> **Directions**:
Filter the lines below, copying only those with the string "employees".

> **Given information**:
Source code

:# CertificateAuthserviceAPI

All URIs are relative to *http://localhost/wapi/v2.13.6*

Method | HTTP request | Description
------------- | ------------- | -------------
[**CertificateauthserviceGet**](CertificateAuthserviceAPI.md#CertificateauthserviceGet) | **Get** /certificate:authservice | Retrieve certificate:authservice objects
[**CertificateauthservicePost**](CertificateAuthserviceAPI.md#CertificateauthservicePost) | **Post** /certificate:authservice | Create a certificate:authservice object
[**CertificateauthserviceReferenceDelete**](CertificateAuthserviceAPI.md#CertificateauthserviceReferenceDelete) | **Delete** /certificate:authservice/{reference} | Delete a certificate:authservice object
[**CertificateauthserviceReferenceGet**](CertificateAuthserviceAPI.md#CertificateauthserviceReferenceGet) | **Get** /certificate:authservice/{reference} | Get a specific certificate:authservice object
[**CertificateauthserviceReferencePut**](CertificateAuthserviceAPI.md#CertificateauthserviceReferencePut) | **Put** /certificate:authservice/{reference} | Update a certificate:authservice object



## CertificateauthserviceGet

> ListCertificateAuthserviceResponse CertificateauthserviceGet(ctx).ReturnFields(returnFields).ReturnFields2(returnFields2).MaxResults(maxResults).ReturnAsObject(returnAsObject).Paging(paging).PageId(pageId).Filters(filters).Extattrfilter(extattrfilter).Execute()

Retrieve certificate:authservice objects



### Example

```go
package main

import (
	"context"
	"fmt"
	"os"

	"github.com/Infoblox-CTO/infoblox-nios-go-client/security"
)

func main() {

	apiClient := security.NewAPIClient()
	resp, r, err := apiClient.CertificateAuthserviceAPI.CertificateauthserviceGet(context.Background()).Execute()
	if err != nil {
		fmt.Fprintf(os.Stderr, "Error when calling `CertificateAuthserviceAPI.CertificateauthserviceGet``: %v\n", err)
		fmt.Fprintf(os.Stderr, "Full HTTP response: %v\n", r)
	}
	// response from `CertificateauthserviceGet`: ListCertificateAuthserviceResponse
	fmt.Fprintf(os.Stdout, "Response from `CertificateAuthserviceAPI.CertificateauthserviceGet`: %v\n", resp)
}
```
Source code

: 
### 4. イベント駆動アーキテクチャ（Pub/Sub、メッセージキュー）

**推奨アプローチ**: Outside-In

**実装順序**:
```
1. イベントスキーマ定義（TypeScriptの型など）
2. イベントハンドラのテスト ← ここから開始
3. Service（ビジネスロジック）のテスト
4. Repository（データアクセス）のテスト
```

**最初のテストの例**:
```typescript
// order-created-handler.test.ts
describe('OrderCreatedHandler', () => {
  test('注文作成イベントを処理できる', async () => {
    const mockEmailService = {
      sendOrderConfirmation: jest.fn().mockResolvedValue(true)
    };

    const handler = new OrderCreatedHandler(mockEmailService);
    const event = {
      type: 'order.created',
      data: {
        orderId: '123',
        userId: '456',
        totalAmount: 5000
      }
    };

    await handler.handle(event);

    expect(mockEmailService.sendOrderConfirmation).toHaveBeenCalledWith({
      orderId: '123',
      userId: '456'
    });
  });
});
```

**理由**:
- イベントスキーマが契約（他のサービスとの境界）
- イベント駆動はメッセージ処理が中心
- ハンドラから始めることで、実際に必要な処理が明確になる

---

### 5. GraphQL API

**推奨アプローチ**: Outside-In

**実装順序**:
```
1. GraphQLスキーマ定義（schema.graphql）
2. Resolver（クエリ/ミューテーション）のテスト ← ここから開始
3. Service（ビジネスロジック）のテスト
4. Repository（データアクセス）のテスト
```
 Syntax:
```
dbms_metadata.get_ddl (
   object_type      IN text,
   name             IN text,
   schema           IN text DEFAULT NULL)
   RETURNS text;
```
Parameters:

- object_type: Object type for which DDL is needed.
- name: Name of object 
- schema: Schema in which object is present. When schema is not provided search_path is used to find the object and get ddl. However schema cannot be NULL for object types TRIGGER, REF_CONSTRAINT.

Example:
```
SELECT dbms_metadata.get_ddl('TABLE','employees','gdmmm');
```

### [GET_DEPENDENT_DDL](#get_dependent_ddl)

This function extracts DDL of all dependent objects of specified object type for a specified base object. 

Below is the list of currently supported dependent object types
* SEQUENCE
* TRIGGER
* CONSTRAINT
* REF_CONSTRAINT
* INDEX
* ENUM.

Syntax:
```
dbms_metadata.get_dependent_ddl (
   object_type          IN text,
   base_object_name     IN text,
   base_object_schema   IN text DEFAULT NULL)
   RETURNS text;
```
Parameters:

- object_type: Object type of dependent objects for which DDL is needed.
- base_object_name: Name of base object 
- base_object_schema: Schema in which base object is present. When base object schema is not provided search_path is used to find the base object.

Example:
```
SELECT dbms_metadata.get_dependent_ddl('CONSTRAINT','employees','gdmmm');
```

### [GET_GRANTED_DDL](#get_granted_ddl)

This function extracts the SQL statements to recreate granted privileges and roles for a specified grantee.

> **Solution**:
SELECT dbms_metadata.get_ddl('TABLE','employees','gdmmm');
SELECT dbms_metadata.get_dependent_ddl('CONSTRAINT','employees','gdmmm');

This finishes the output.